*** PAGE EXCERPT ***

Well, if this is true about people living on planet Earth, then wouldn’t the same principle also apply in heaven? Heaven is part of creation. Isn’t it? If free-will is such a high value that God finds it necessary in order to create the best possible Universe, then we can expect free-will to continue in heaven, even as it is on Earth, just as we can expect God’s will to be done on Earth, even as it is in heaven. God’s will is done in heaven, according to the Lord’s prayer, but does that mean there is still free-will in heaven?

I put this question to a group of Christians I found on Facebook and as you might expect, there were a variety of answers. One questioned whether the body was raised physically or spiritually. Another asserted that “those in heaven don’t want that.” They don’t want to sin. So they freely choose not to. Another, pointing to “New Jerusalem and a New Earth” suggested that in that state of affairs there would be no “competing resources.” I think he means temptation. There won’t be any more temptation. The Lord asked us to pray not to be led into temptation. Maybe that has something to do with it. But if so, why is there temptation on an optimally made Earth?

If the answer is free-will, then free-will might exist in heaven but without the temptation that leads into evil. But still … if that’s the case, then why did the optimal creation God made include temptation? It stands to reason that God would have created the Earth the same way the heavens were made so that they would both be optimal. I’ll explain how the Pamalogist answers this question by way of comparing it to some popular theodicies, especially that of John Hick.

*** End of PAGE EXCERPT ***

**REQUIRED ACTIONS**
A: Duplicate the passage on free will in heaven, starting with "Well, if this" and going on through "free-will in heaven?".
B: Answer these questions from the passage on free will in heaven:
(i) Where did the writer find the group of Christians who were asked the question?
(ii) According to the Lord's prayer, where is God's will done?
(iii) Whose theodicy does the writer single out for comparison?
C: Write the next part of the passage on free will in heaven, picking up after its final sentence.

*** SUPPLIED DATA ***

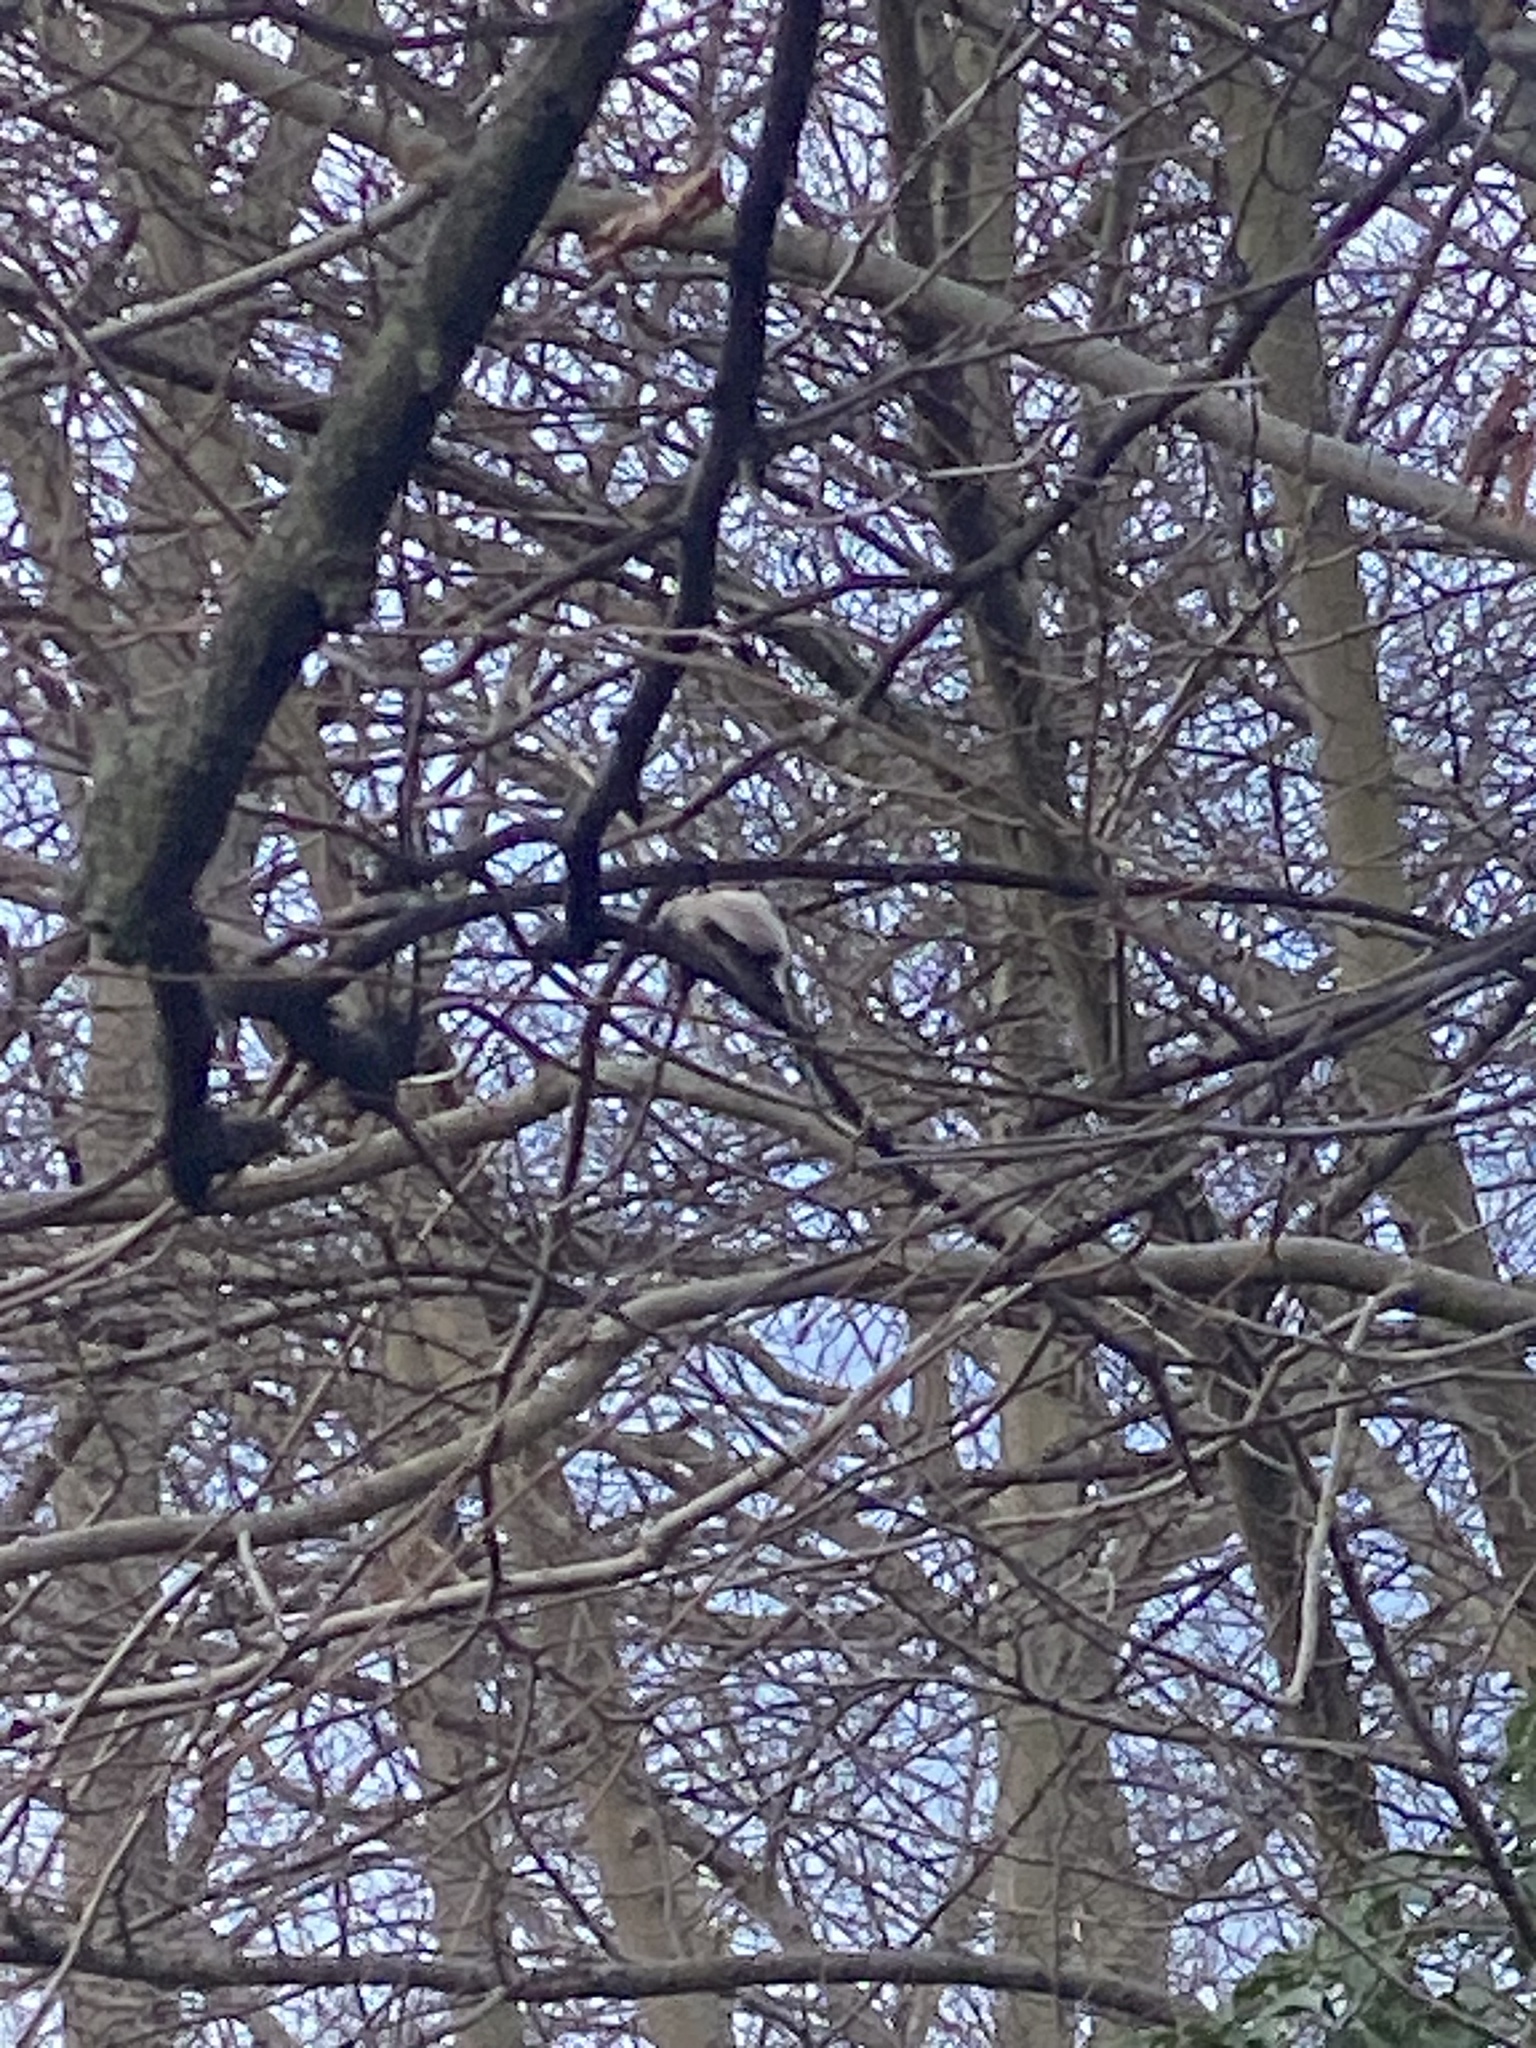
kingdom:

*** End of SUPPLIED DATA ***

**EXERCISE ANSWERS**
A:
Well, if this is true about people living on planet Earth, then wouldn’t the same principle also apply in heaven? Heaven is part of creation. Isn’t it? If free-will is such a high value that God finds it necessary in order to create the best possible Universe, then we can expect free-will to continue in heaven, even as it is on Earth, just as we can expect God’s will to be done on Earth, even as it is in heaven. God’s will is done in heaven, according to the Lord’s prayer, but does that mean there is still free-will in heaven?

B:
(i) On Facebook.
(ii) In heaven.
(iii) John Hick's.

C:
We’ll start with an overview. The theodicy argument based on free-will has a number of dimensions. Firstly, it explains why there is some evil – moral evil specifically. Moral evil isn’t God’s fault. It’s ours. Secondly, sin leads to punishment in accord with the perfect justice of God. The amount of bad stuff that seems to happen when punishment is involved can seem to be far greater than the moral evil that might have caused it, but that’s the explanation for it all nevertheless. For Saint Augustine, justice was the cause of the whole fall of all mankind. It all stemmed from one original sin. All of the calamity in the whole Universe is a just punishment for Adam’s sin. Apparently, we drastically underestimate how much God hates sin.

Icon of the martyrs of Vilnius, Saints Anthony, John and Eustathios
Known as the Martyrs of Vilnius, Saints Anthony, John and Eustathios died April 14, 1349 and their remains are remarkably well preserved.

For those of you who are aware that neuroscience doesn’t seem to support the idea of free-will, I’ll get to that in my next blogcast. For the moment, we’re looking at traditional Western views.

I might first point out that the Adam and Eve story has a pretty big hole in it. If the whole Universe turned sour with some just punishment because of what Adam and Eve did,  what was the crafty serpent doing in the garden committing the sin of lying and deceiving before Adam and Eve ever disobeyed God? Adam blames Eve. Eve blames the serpent, but Augustine still blames Adam instead of the serpent.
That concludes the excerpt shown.